**REQUIRED TASKS**
- A) Who presented the paper, according to the article page?
- B) Rewrite the article page from "Présenté par : Bernard" through "10, pp. 631-634.", swapping "Edinburgh" for "Glasgow" every time it appears.

**PASSAGE SHOWN**
_ _ _ _ _ _ _

Multiplicity of complex hypersurface singularities, Rouché satellites and Zariski's problem

Eyral, Christophe; Gasparim, Elizabeth

doi:10.1016/j.crma.2007.04.005

Algebraic Geometry

Multiplicity of complex hypersurface singularities, Rouché satellites and Zariski's problem
[Multiplicité des singularités d'hypersurfaces complexes, satellites de Rouché et problème de Zariski]

Présenté par : Bernard Malgrange

Eyral, Christophe ¹ ; Gasparim, Elizabeth ²

¹ Max-Planck Institut für Mathematik, Vivatsgasse 7, 53111 Bonn, Germany
² The University of Edinburgh, School of Mathematics, James Clerk Maxwell Building, The King's Buildings, Mayfield Road, Edinburgh, EH9 3JZ, United Kingdom

Comptes Rendus. Mathématique, Tome 344 (2007) no. 10, pp. 631-634.

Résumé
Abstract

Soient $f, g : (C^{n}, 0) \to (C, 0)$ des germes de fonctions holomorphes réduits. Nous montrons que f et g ont la même multiplicité en 0 si et seulement s'il existe des germes réduits $f^{'}$ et $g^{'}$ analytiquement équivalents à f et g, respectivement, tels que $f^{'}$ et $g^{'}$ satisfassent une inégalité du type de Rouché par rapport à un ‘petit’ cercle générique autour de 0. Comme application, nous donnons une reformulation de la question de Zariski sur la multiplicité et une réponse partielle positive à celle-ci.

_ _ _ _ _ _ _

**INFORMATION SHOWN**

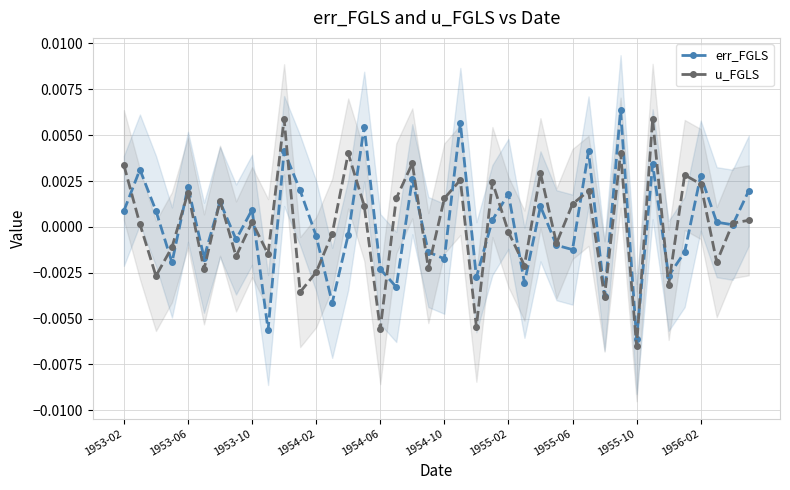

How many data points in u_FGLS are less than 0?

18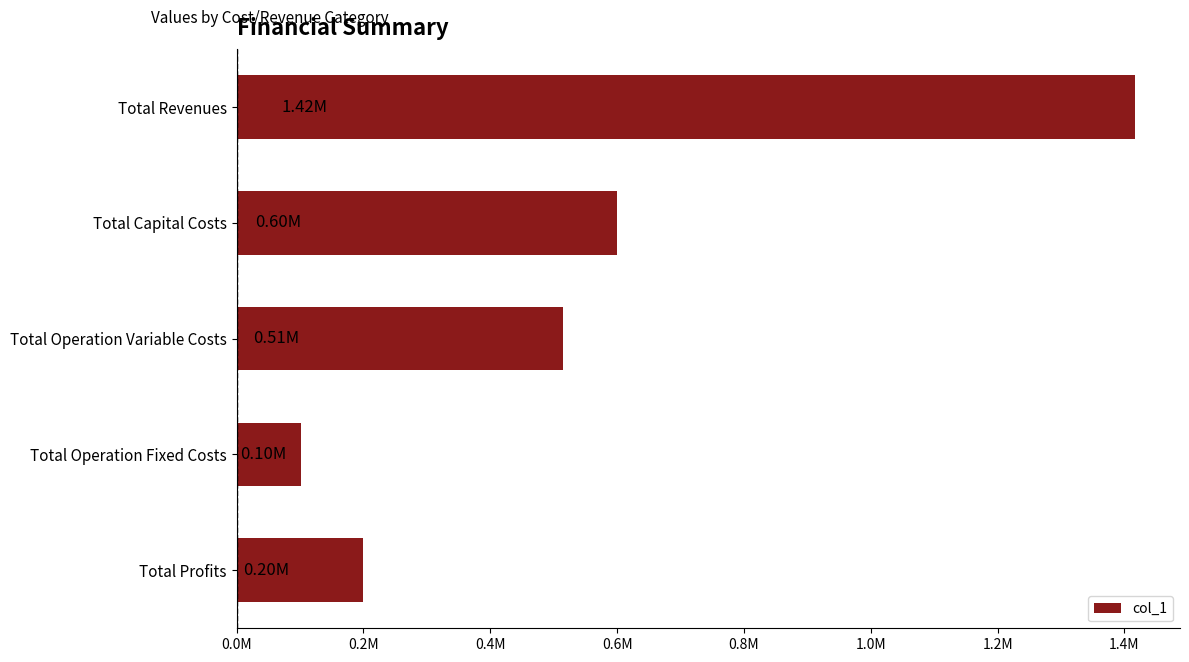

Rank the categories by value from highest to lowest.

Total Revenues, Total Capital Costs, Total Operation Variable Costs, Total Profits, Total Operation Fixed Costs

_ _ _ _ _ _ _

**RESPONSES IN ORDER**
- A) Bernard Malgrange

- B)
Présenté par : Bernard Malgrange

Eyral, Christophe ¹ ; Gasparim, Elizabeth ²

¹ Max-Planck Institut für Mathematik, Vivatsgasse 7, 53111 Bonn, Germany
² The University of Glasgow, School of Mathematics, James Clerk Maxwell Building, The King's Buildings, Mayfield Road, Glasgow, EH9 3JZ, United Kingdom

Comptes Rendus. Mathématique, Tome 344 (2007) no. 10, pp. 631-634.